The random effect results highlight that municipality levels of controlling behavior by a partner contributed to less than 2% of the total unintended pregnancies among Nicaraguan women who have a partner. Although controlling behavior at the municipality level was associated with unintended pregnancies, the variation between municipalities was very low. Thus, interventions aimed at curtailing unintended pregnancies should target all women and not just those in specific municipalities.

Limitations and strengths

The cross-sectional design of this study allowed us to determine associations but did not allow us to determine a causal link between exposures and outcomes. Also, measuring unintended pregnancies (including those that were mistimed and unwanted) using demographic survey data is challenging, and recall bias can arise when asking women retrospectively about former pregnancies [10]. In addition, demographic surveys traditionally only include questions about pregnancy intentions for those pregnancies ending in live births, not for those ending in abortions [10]. This is also true for the data used in this paper. Thus, it is possible that the prevalence of unintended pregnancies in this study is an underestimation of the true figure in this population.

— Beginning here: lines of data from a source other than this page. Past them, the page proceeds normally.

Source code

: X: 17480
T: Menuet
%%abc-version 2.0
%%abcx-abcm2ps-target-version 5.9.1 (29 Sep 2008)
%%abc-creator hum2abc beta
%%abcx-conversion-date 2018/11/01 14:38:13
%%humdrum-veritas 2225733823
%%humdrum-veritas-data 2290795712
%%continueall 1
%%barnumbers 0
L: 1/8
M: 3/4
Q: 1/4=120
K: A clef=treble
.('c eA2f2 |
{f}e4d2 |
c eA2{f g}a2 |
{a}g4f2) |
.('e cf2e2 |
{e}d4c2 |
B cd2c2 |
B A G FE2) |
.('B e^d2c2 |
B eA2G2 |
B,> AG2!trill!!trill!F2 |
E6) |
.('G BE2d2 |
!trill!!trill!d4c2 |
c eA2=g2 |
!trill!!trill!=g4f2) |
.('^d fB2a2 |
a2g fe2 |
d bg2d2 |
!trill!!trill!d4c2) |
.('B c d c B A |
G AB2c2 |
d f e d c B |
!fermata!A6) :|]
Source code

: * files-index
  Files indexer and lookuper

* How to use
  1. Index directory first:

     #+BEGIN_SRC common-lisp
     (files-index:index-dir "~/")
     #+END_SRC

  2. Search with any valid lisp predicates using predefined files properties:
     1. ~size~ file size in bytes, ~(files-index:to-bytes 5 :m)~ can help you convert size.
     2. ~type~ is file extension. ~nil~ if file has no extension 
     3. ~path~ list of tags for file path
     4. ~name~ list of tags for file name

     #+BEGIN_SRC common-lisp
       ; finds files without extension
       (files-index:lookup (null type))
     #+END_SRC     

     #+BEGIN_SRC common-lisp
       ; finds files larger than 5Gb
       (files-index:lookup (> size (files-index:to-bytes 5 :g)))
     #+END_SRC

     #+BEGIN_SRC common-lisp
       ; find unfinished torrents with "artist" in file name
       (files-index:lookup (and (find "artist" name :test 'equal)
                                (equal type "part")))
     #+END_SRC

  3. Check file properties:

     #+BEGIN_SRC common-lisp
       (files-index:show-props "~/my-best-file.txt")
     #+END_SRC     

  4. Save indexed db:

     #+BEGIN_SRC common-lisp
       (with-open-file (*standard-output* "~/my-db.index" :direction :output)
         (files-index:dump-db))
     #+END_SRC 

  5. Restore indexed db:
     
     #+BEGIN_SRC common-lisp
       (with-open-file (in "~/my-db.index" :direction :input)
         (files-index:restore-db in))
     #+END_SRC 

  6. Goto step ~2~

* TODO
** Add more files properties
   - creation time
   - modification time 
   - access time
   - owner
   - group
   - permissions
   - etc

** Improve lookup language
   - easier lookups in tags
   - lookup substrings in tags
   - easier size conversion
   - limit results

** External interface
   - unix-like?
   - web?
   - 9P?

As with unintended pregnancies, inquiring about VAW in demographic surveys is also a challenge. Asking about VAW requires certain conditions such as privacy, time, and confidentiality that might be difficult to achieve when questions about VAW are asked as a small part of a more extensive survey [38]. Thus, it is possible that the different VAW measures used in this paper are an underestimation of the true prevalence.

This study also has significant strengths. The external validity of this study is strengthened by its nationwide population-based design. Also, the multilevel analyses were conducted using both MCMC and PQL2 methods and this allowed us to compare both weighted and unweighted results. In addition, the models presented here include multiple forms of VAW both at the individual and at the community level.

Conclusions

Nicaraguan women often experience unintended pregnancies, and the occurrence of unintended pregnancies is significantly associated with exposure to different forms of VAW at both the individual and the municipality level. It is clear, therefore, that national policies aiming to facilitate women’s ability to exercise their reproductive rights must include actions aimed at reducing women’s individual exposures to VAW. These policies must also include strategies that challenge the exercising of control over women as a sign of masculinity in Nicaragua.